Section 9.505 gives the creditor another alternative; he may retain the collateral in complete satisfaction of the indebtedness. If the creditor chooses this alternative, he must notify the debtor of his intent; and in cases other than consumer goods he must notify other interested secured parties. If none of the parties entitled to notice objects within 21 days, no other action is required. If there is an objection, the property must be disposed of as provided in Section 9.504. Within Section 9.505, there is no provision allowing the creditor to sue for a deficiency after he retains the collateral. We find that the intent of the Legislature in enacting these provisions of the Texas Business and Commerce Code was to put the creditor to an election to either sell the repossessed collateral pursuant to Section 9.504 or to retain the collateral *772 in complete satisfaction of the debt pursuant to Section 9.505.

The facts of this case are typical of the abuse we would invite should we sustain the rebuttable presumption created and employed by the court of civil appeals. This rebuttable presumption would allow a creditor to forego notice when required by Section 9.504, defeat the presumption that the value of the goods on the date of repossession was equal to the underlying debt, and still recover the alleged deficiency. This rule can rob the debtor of any opportunity to have the collateral appraised in the event the creditor later decides to sue for a deficiency. A debtor could lose the express protections the Code provides.
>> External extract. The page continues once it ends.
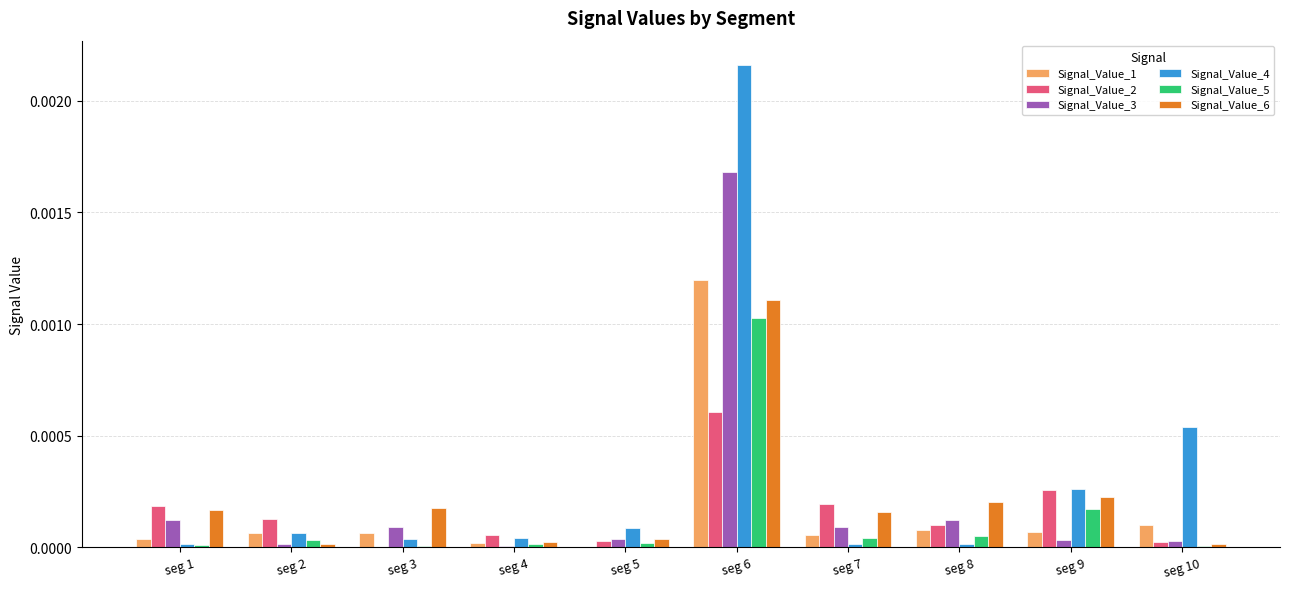

Which category has the highest value in the Signal_Value_4 series?

seg 6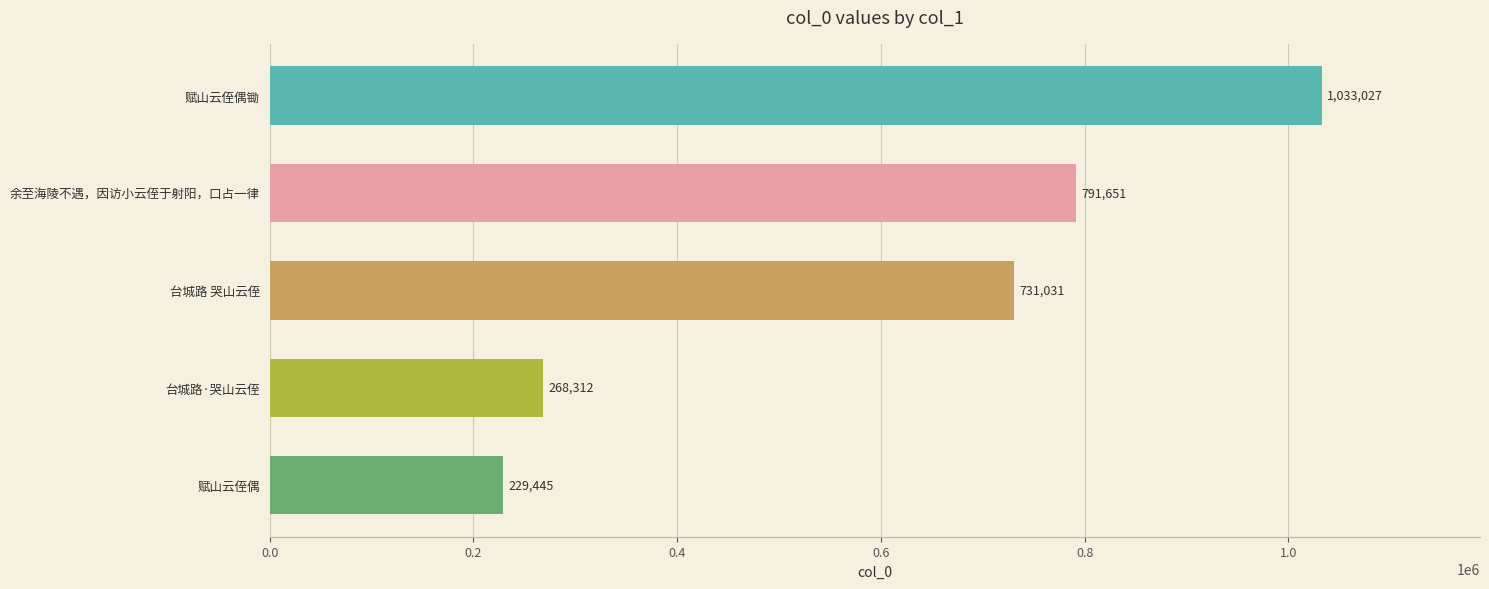

Reading bottom to top, what are all the values shown in this chart?

229445	268312	731031	791651	1033027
In this case, Tanenbaum requested Economics to take back the collateral in full satisfaction of his debt. Economics took back the collateral with no indication in the record as to whether it would do so. At some later date Economics determined that the collateral could not be economically repaired; so the collateral was scrapped. At the time of the suit for deficiency, Economics credited Tanenbaum with a value of $1,000 for the collateral. Later, after Tanenbaum filed his Motion for Summary Judgment, Economics credited Tanenbaum with $2,100 as value for the equipment. Since the collateral had been scrapped, it was not available for appraisal, and Tanenbaum had no opportunity to rebut the evidence of value offered by Economics. This is just one example of the abuse that would result if a creditor is permitted to unilaterally dispose of the collateral without following the specific notice requirements of Section 9.504. We hold that in order for a creditor in a secured transaction to sue for a deficiency after disposition of collateral in a commercially reasonable manner, he must first comply with those provisions of Section 9.504 which require giving notice to the debtor.

In this case we hold that Economics retained the collateral in full satisfaction of the indebtedness. By destroying the collateral it elected to be governed by Section 9.505, and therefore is not entitled to a deficiency judgment.

The judgment of the court of civil appeals is reversed and the judgment of the trial court is affirmed.

NOTES

[1] All references are to Tex.Bus. & Comm.Code Ann.